Rollout Of Chevy Bolt May Mark Turning Point For Electric Car Market
The Chevrolet Bolt EV, which is now hitting the market, could be the first of a new wave of game-changing electric vehicles.
Its longer range and lower price could attract new buyers to the electric car market, but there's uncertainty over whether federal tax incentives will continue and whether California will be allowed to keep tougher emissions rules under President Trump.
GM is marketing the Bolt as a small crossover. It has the footprint of a sub-compact and the interior space of a standard car. More important is its range of 238 miles and price tag of $30,000, after the $7,500 federal tax credit offered on electric vehicles.
Currently, the only other all-electric cars for sale with that kind of range are Teslas, which cost upwards of $70,000.
"In all our research, we've talked to consumers, and really that 200-mile EV range at the affordable price was kind of the tipping point for them to really consider this a mainstream vehicle, so we went after that," says Darin Gesse, product manager for Chevrolet Electric Vehicles.

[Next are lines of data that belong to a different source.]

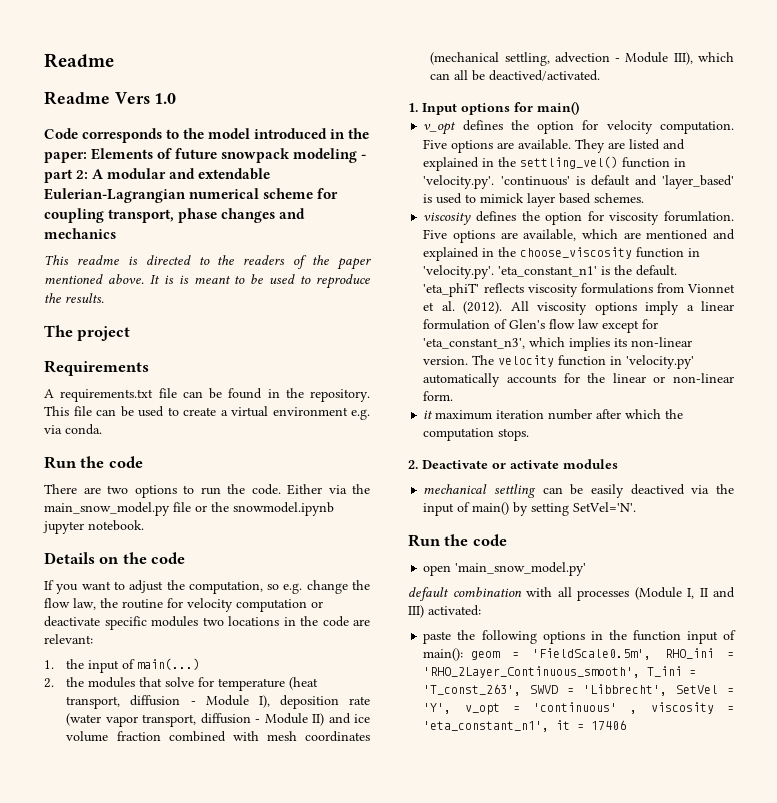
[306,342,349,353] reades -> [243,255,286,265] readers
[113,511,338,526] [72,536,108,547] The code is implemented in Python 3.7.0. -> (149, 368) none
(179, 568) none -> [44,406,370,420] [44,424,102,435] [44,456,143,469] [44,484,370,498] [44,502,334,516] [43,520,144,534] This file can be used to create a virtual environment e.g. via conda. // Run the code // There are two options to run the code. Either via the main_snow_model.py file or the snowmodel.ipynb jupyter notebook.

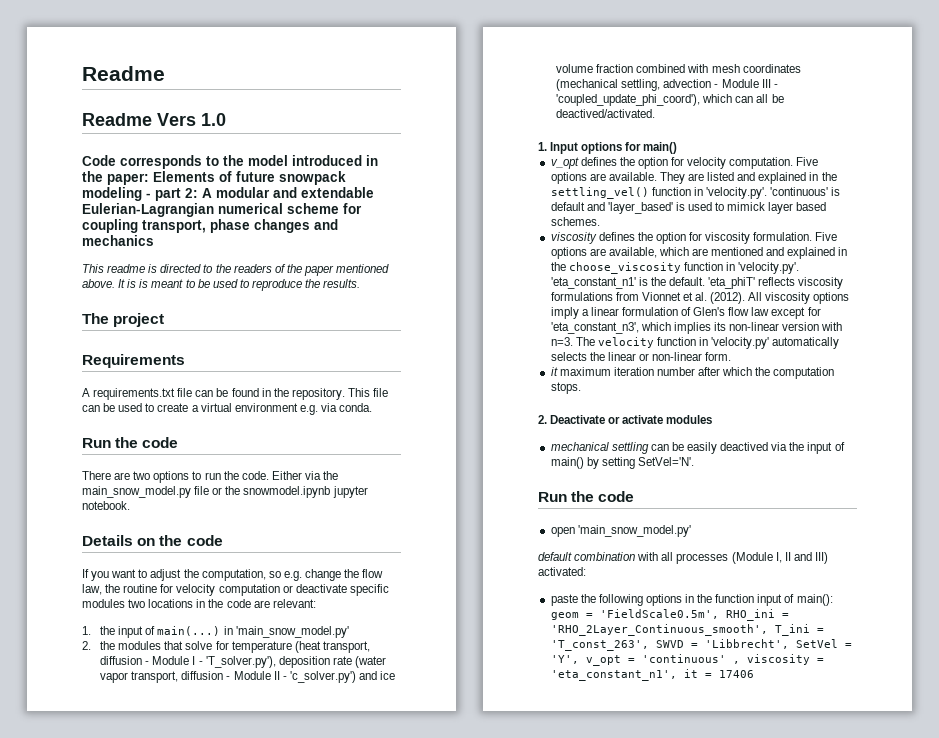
(201, 664) none -> [223,626,349,638] in 'main_snow_model.py'
[258,695,270,708] I), -> [192,656,276,668] I - 'T_solver.py'),
[312,713,325,726] II) -> [273,671,356,683] II - 'c_solver.py')
[673,52,693,65] III), -> [761,79,778,88] [556,94,701,106] III - 'coupled_update_phi_coord'),
[664,211,734,222] forumlation. -> [753,232,813,241] formulation.
[423,356,469,365] version. -> [782,322,843,331] [550,337,573,346] version with n=3.
[507,373,580,384] accounts for -> [550,352,587,361] selects

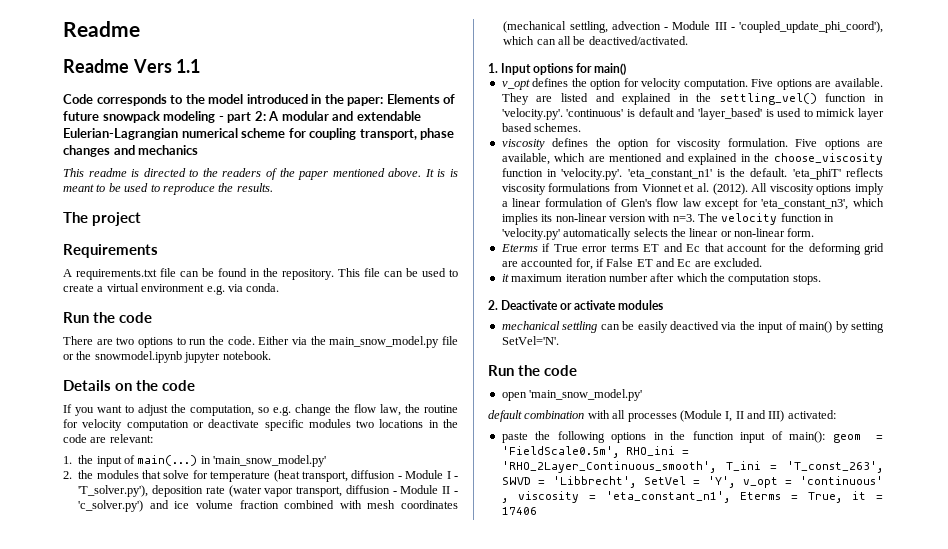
[201,113,226,126] 1.0 -> [176,59,201,73] 1.1
(732, 356) none -> [500,243,884,255] [501,258,763,270] // Eterms if True error terms ET and Ec that account for the deforming grid are accounted for, if False ET and Ec are excluded.
(677, 675) none -> [739,492,842,503] Eterms = True,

GM is rolling out the Bolt in phases: It's currently available in California, Oregon, Maryland, Virginia and Massachusetts, and will be in all 50 states by the fall.
Like other all-electric cars, it has no tailpipe. As for fuel efficiency, the EPA gives the Bolt a rating of 119 MPGe, or miles per gallon equivalent.
But, without some environmental motive weighing in the balance, does the bottom line check out?
We asked a few people who had stopped to look at the Chevy Bolt at the Washington Auto Show earlier this month.
Jack Cheng of Potomac, Md., already drives an electric car, a BMW i3. He's impressed with the Bolt's longer range, but less so with its price.
"For the price of the car versus what you get, you probably don't come out ahead," Cheng said. For him, the selling point is the environment; he likes the fact that he's not polluting.
Price is also an issue for David Manfredi of Davidsonville, Md.
"It's just expensive," says the electrician, who currently drives a Toyota 4Runner SUV. Manfredi hopes to cut the cord on oil and gas, so he's looking at not just the Bolt but also the Volt, Chevy's plug-in hybrid.
Manfredi says he couldn't consider either car without factoring in the $7,500 federal incentive. "That's a huge credit, so if that disappears then I think we'll have to disappear from the market."
Clean car advocates are concerned about the future of electric cars under the Trump administration. Could the $7,500 credit disappear in a new tax bill? Will Washington continue to spend millions on battery research?
And then there's uncertainty over whether President Trump's EPA will continue California's waiver for tougher car emissions rules. Washington permits California to set stricter emissions standards. Nine other states have gone along with Sacramento, adopting Zero Emission Vehicle regulations, or the so-called ZEV mandate. Automakers have to sell a certain number of electric vehicles, often at a loss, in order to sell profitable internal combustion engine cars.
"The consensus is that nobody knows what the heck is going to happen next. Nobody," says Dan Neil, auto columnist for The Wall Street Journal. "And the sense of uncertainty is really weighing hard on an industry that is capital intensive, long-term planning. They don't like uncertainty in the auto industry."
Simon Mui, who works on energy and transportation issues at the Natural Resources Defense Council, says government support is still critical to the electric vehicle market. He says without subsidies, it's likely going to be 5 or 10 years before electric cars are price competitive with gas-powered vehicles.
"Today, with incentives, you're very close to that point," he says. "Consumers that are charging on electricity, if they charge off-peak, they're basically paying a buck a gallon equivalent. So they're seeing much lower fuel bills overall."
Mui makes another argument for government support of the clean car industry: the jobs that come with it. In 48 states, he says, American workers make components for fuel-efficient cars. "These are red states. These are blue states. These are purple states, employing hundreds of thousands of people making technologies not just for clean cars in the U.S., but clean cars globally," he says.
China and Europe are big, regulated markets for electric cars. Mui says lowering the bar for American automakers by dialing back emissions standards would hurt the U.S. competitively.
There are now some 30 models of electric and plug-in hybrid cars available in the U.S. Last year, sales of these vehicles rose by almost 40 percent, but they still only accounted for about 1 percent of all new car sales.
Neil of The Wall Street Journal says that in part reflects a poor job of marketing them.
"The marketing has been terrible, disastrous. It's such a lost opportunity. For one thing, automotive dealers have done a terrible job in the United States of explaining what electric cars are, they don't have them on the lot, so that's hardly their fault," he says. "A lot of these cars fall into a category of compliance vehicles, which are just there to meet the California ZEV mandate."
Neil says he wishes more consumers knew that these cars are "a better way to make mobility."